Stored data entries:
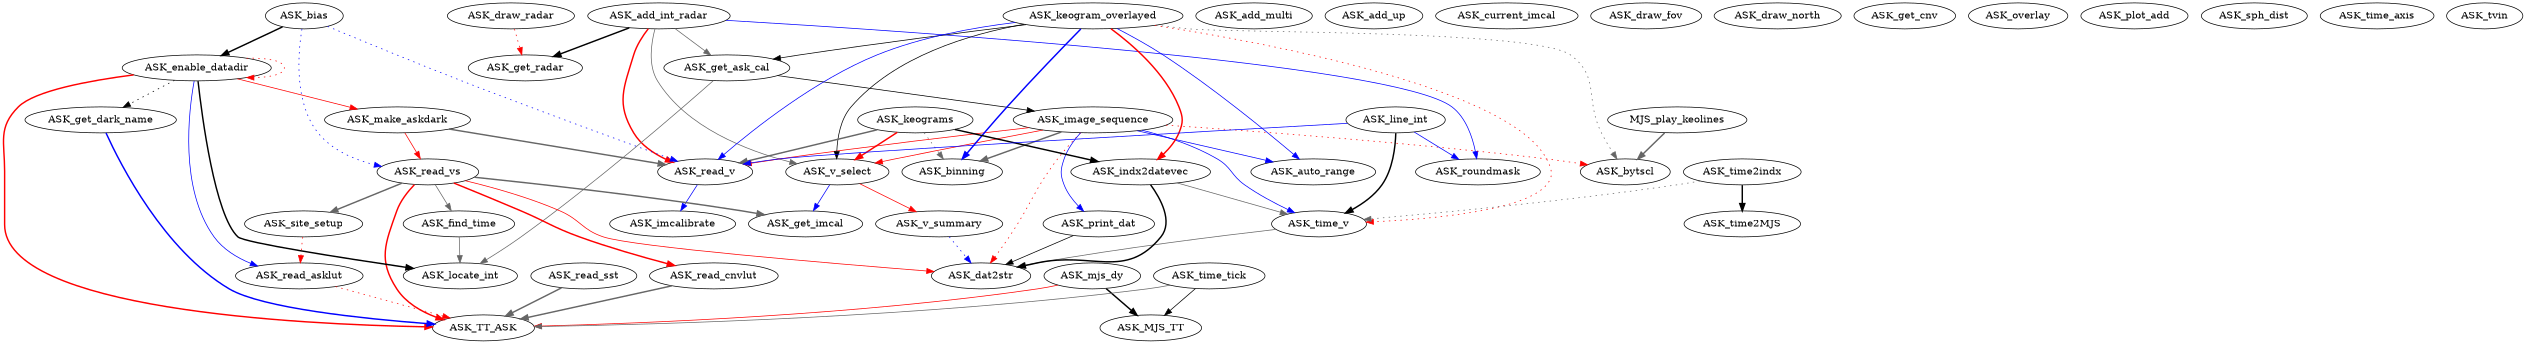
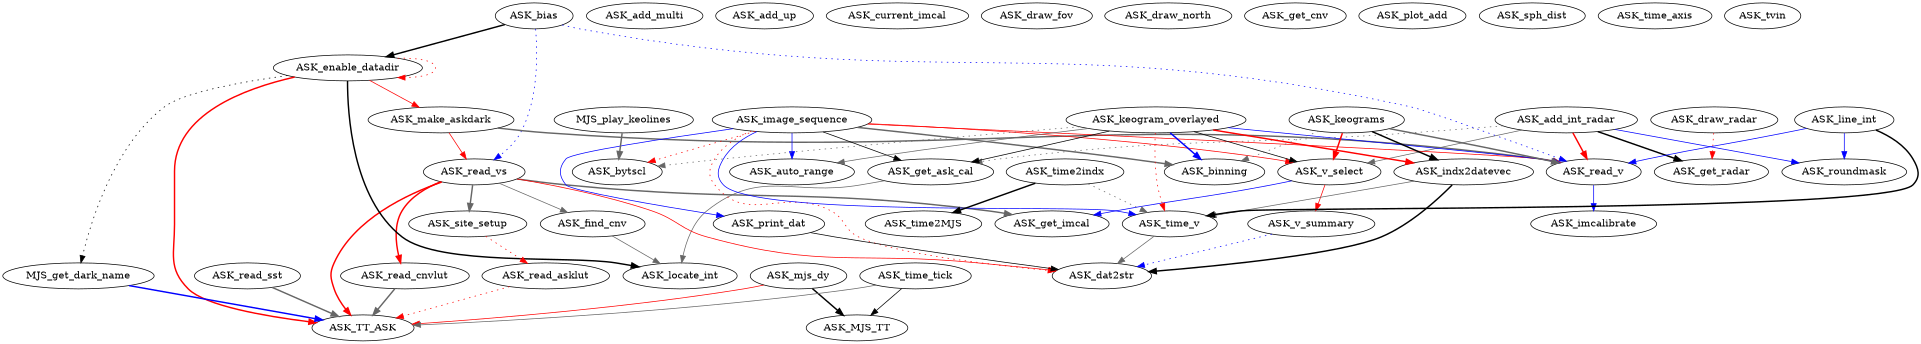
  digraph {
    edge [color=red style=solid]
    ASK_add_int_radar
    ASK_get_ask_cal
    ASK_get_radar
    ASK_read_v
    ASK_roundmask
    ASK_v_select
    ASK_locate_int
    ASK_imcalibrate
    ASK_get_imcal
    ASK_v_summary
    ASK_dat2str
    ASK_bias
    ASK_read_vs
    ASK_enable_datadir
    n15 [label=ASK_TT_ASK]
-   ASK_get_dark_name
-   ASK_find_cnv [label=ASK_find_time]
+   ASK_get_dark_name [label=MJS_get_dark_name]
+   ASK_find_cnv
    ASK_read_cnvlut
    ASK_site_setup
    ASK_read_asklut
    ASK_draw_radar
    ASK_make_askdark
    ASK_image_sequence
    ASK_auto_range
    ASK_binning
    ASK_bytscl
    ASK_print_dat
    ASK_time_v
    ASK_indx2datevec
    ASK_keogram_overlayed
    ASK_keograms
    ASK_line_int
    ASK_mjs_dy
    ASK_MJS_TT
    n35 [label=MJS_play_keolines]
    ASK_read_sst
    ASK_time2indx
    ASK_time2MJS
    ASK_time_tick
    ASK_add_multi
    ASK_add_up
    ASK_current_imcal
    ASK_draw_fov
    ASK_draw_north
    ASK_get_cnv
-   ASK_overlay
    n47 [label=ASK_plot_add]
    ASK_sph_dist
    ASK_time_axis
    ASK_tvin
-   ASK_add_int_radar -> ASK_get_ask_cal [color=gray40]
+   ASK_add_int_radar -> ASK_get_ask_cal [color=gray40 style=dotted]
    ASK_add_int_radar -> ASK_get_radar [color=black style=bold]
    ASK_add_int_radar -> ASK_read_v [style=bold]
    ASK_add_int_radar -> ASK_roundmask [color=blue]
    ASK_add_int_radar -> ASK_v_select [color=gray40]
    ASK_get_ask_cal -> ASK_locate_int [color=gray40]
    ASK_read_v -> ASK_imcalibrate [color=blue]
    ASK_v_select -> ASK_get_imcal [color=blue]
    ASK_v_select -> ASK_v_summary
    ASK_v_summary -> ASK_dat2str [color=blue style=dotted]
    ASK_bias -> ASK_read_v [color=blue style=dotted]
    ASK_bias -> ASK_read_vs [color=blue style=dotted]
    ASK_bias -> ASK_enable_datadir [color=black style=bold]
    ASK_read_vs -> ASK_get_imcal [color=gray40 style=bold]
    ASK_read_vs -> ASK_dat2str
    ASK_read_vs -> n15 [style=bold]
    ASK_read_vs -> ASK_find_cnv [color=gray40]
    ASK_read_vs -> ASK_read_cnvlut [style=bold]
    ASK_read_vs -> ASK_site_setup [color=gray40 style=bold]
    ASK_enable_datadir -> ASK_locate_int [color=black style=bold]
    ASK_enable_datadir -> ASK_enable_datadir [style=dotted]
    ASK_enable_datadir -> n15 [style=bold]
    ASK_enable_datadir -> ASK_get_dark_name [color=black style=dotted]
-   ASK_enable_datadir -> ASK_read_asklut [color=blue]
    ASK_enable_datadir -> ASK_make_askdark
    ASK_get_dark_name -> n15 [color=blue style=bold]
    ASK_find_cnv -> ASK_locate_int [color=gray40]
    ASK_read_cnvlut -> n15 [color=gray40 style=bold]
    ASK_site_setup -> ASK_read_asklut [style=dotted]
    ASK_read_asklut -> n15 [style=dotted]
    ASK_draw_radar -> ASK_get_radar [style=dotted]
    ASK_make_askdark -> ASK_read_v [color=gray40 style=bold]
    ASK_make_askdark -> ASK_read_vs
-   ASK_get_ask_cal -> ASK_image_sequence [color=black]
+   ASK_image_sequence -> ASK_get_ask_cal [color=black]
    ASK_image_sequence -> ASK_read_v
    ASK_image_sequence -> ASK_v_select
    ASK_image_sequence -> ASK_dat2str [style=dotted]
    ASK_image_sequence -> ASK_auto_range [color=blue]
    ASK_image_sequence -> ASK_binning [color=gray40 style=bold]
    ASK_image_sequence -> ASK_bytscl [style=dotted]
    ASK_image_sequence -> ASK_print_dat [color=blue]
    ASK_image_sequence -> ASK_time_v [color=blue]
    ASK_print_dat -> ASK_dat2str [color=black]
    ASK_time_v -> ASK_dat2str [color=gray40]
    ASK_indx2datevec -> ASK_dat2str [color=black style=bold]
    ASK_indx2datevec -> ASK_time_v [color=gray40]
    ASK_keogram_overlayed -> ASK_get_ask_cal [color=black]
    ASK_keogram_overlayed -> ASK_read_v [color=blue]
    ASK_keogram_overlayed -> ASK_v_select [color=black]
-   ASK_keogram_overlayed -> ASK_auto_range [color=blue]
+   ASK_keogram_overlayed -> ASK_auto_range [color=gray40]
    ASK_keogram_overlayed -> ASK_binning [color=blue style=bold]
    ASK_keogram_overlayed -> ASK_bytscl [color=gray40 style=dotted]
    ASK_keogram_overlayed -> ASK_time_v [style=dotted]
    ASK_keogram_overlayed -> ASK_indx2datevec [style=bold]
    ASK_keograms -> ASK_read_v [color=gray40 style=bold]
    ASK_keograms -> ASK_v_select [style=bold]
    ASK_keograms -> ASK_binning [color=gray40 style=dotted]
    ASK_keograms -> ASK_indx2datevec [color=black style=bold]
    ASK_line_int -> ASK_read_v [color=blue]
    ASK_line_int -> ASK_roundmask [color=blue]
    ASK_line_int -> ASK_time_v [color=black style=bold]
    ASK_mjs_dy -> n15
    ASK_mjs_dy -> ASK_MJS_TT [color=black style=bold]
    n35 -> ASK_bytscl [color=gray40 style=bold]
    ASK_read_sst -> n15 [color=gray40 style=bold]
    ASK_time2indx -> ASK_time_v [color=gray40 style=dotted]
    ASK_time2indx -> ASK_time2MJS [color=black style=bold]
    ASK_time_tick -> n15 [color=gray40]
    ASK_time_tick -> ASK_MJS_TT [color=black]
  }
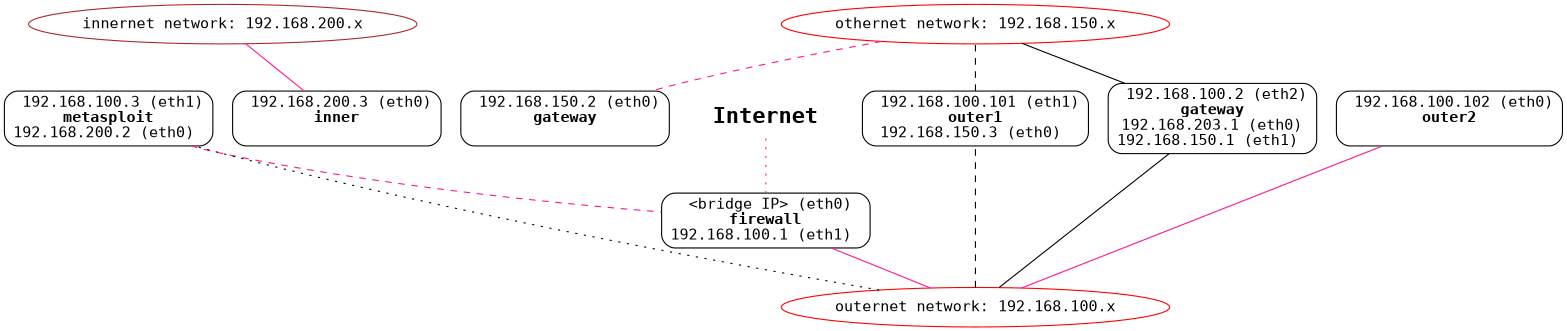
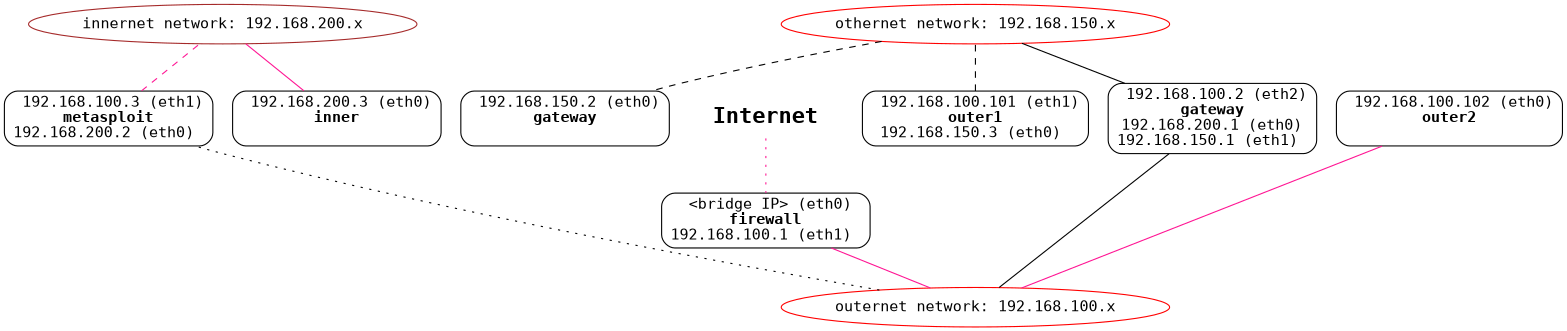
  graph {
    fontname="DejaVu Sans Mono"
    rank=LR
    node [fontname="DejaVu Sans Mono" shape=rect style=rounded]
    edge [color=deeppink fontname="DejaVu Sans Mono" style=solid]
    n1 [color=brown label="innernet network: 192.168.200.x" shape=oval]
    n2 [color=red label="othernet network: 192.168.150.x" shape=oval]
    n3 [label=< 192.168.100.101 (eth1)<br/><b>outer1</b><br/>192.168.150.3 (eth0) >]
    n4 [label=< 192.168.100.102 (eth0)<br/><b>outer2</b><br/> >]
-   n5 [label=< 192.168.100.2 (eth2)<br/><b>gateway</b><br/>192.168.203.1 (eth0)<br/>192.168.150.1 (eth1) >]
+   n5 [label=< 192.168.100.2 (eth2)<br/><b>gateway</b><br/>192.168.200.1 (eth0)<br/>192.168.150.1 (eth1) >]
    n6 [label=< 192.168.100.3 (eth1)<br/><b>metasploit</b><br/>192.168.200.2 (eth0) >]
    n7 [label=< 192.168.200.3 (eth0)<br/><b>inner</b><br/> >]
    n8 [label=< 192.168.150.2 (eth0)<br/><b>gateway</b><br/> >]
    n9 [color=red label="outernet network: 192.168.100.x" shape=oval]
    n10 [fontsize=20 label=< <b>Internet</b> > shape=plaintext]
    n11 [label=< &lt;bridge IP&gt; (eth0)<br/><b>firewall</b><br/>192.168.100.1 (eth1) >]
    subgraph sub_1 {
      rank=same
      n1
      n2
    }
    subgraph sub_2 {
      rank=same
      n3
      n4
      n5
      n6
    }
    n1 -- n7
    n2 -- n5 [color=black]
-   n2 -- n8 [style=dashed]
+   n2 -- n8 [color=black style=dashed]
    n3 -- n2 [color=black style=dashed]
-   n6 -- n11 [style=dashed]
-   n9 -- n3 [color=black style=dashed]
+   n6 -- n1 [style=dashed]
    n9 -- n4
    n9 -- n5 [color=black]
    n9 -- n6 [color=black style=dotted]
    n10 -- n11 [style=dotted]
    n11 -- n9
  }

# STATED GOAL
Copy out the lines from the beginning of the records up to and including the line that contains "ASK_read_v -> ASK_imcalibrate", leaving the pictures out.

# TASK RESULT
  digraph {
    edge [color=red style=solid]
    ASK_add_int_radar
    ASK_get_ask_cal
    ASK_get_radar
    ASK_read_v
    ASK_roundmask
    ASK_v_select
    ASK_locate_int
    ASK_imcalibrate
    ASK_get_imcal
    ASK_v_summary
    ASK_dat2str
    ASK_bias
    ASK_read_vs
    ASK_enable_datadir
    n15 [label=ASK_TT_ASK]
-   ASK_get_dark_name
-   ASK_find_cnv [label=ASK_find_time]
+   ASK_get_dark_name [label=MJS_get_dark_name]
+   ASK_find_cnv
    ASK_read_cnvlut
    ASK_site_setup
    ASK_read_asklut
    ASK_draw_radar
    ASK_make_askdark
    ASK_image_sequence
    ASK_auto_range
    ASK_binning
    ASK_bytscl
    ASK_print_dat
    ASK_time_v
    ASK_indx2datevec
    ASK_keogram_overlayed
    ASK_keograms
    ASK_line_int
    ASK_mjs_dy
    ASK_MJS_TT
    n35 [label=MJS_play_keolines]
    ASK_read_sst
    ASK_time2indx
    ASK_time2MJS
    ASK_time_tick
    ASK_add_multi
    ASK_add_up
    ASK_current_imcal
    ASK_draw_fov
    ASK_draw_north
    ASK_get_cnv
-   ASK_overlay
    n47 [label=ASK_plot_add]
    ASK_sph_dist
    ASK_time_axis
    ASK_tvin
-   ASK_add_int_radar -> ASK_get_ask_cal [color=gray40]
+   ASK_add_int_radar -> ASK_get_ask_cal [color=gray40 style=dotted]
    ASK_add_int_radar -> ASK_get_radar [color=black style=bold]
    ASK_add_int_radar -> ASK_read_v [style=bold]
    ASK_add_int_radar -> ASK_roundmask [color=blue]
    ASK_add_int_radar -> ASK_v_select [color=gray40]
    ASK_get_ask_cal -> ASK_locate_int [color=gray40]
    ASK_read_v -> ASK_imcalibrate [color=blue]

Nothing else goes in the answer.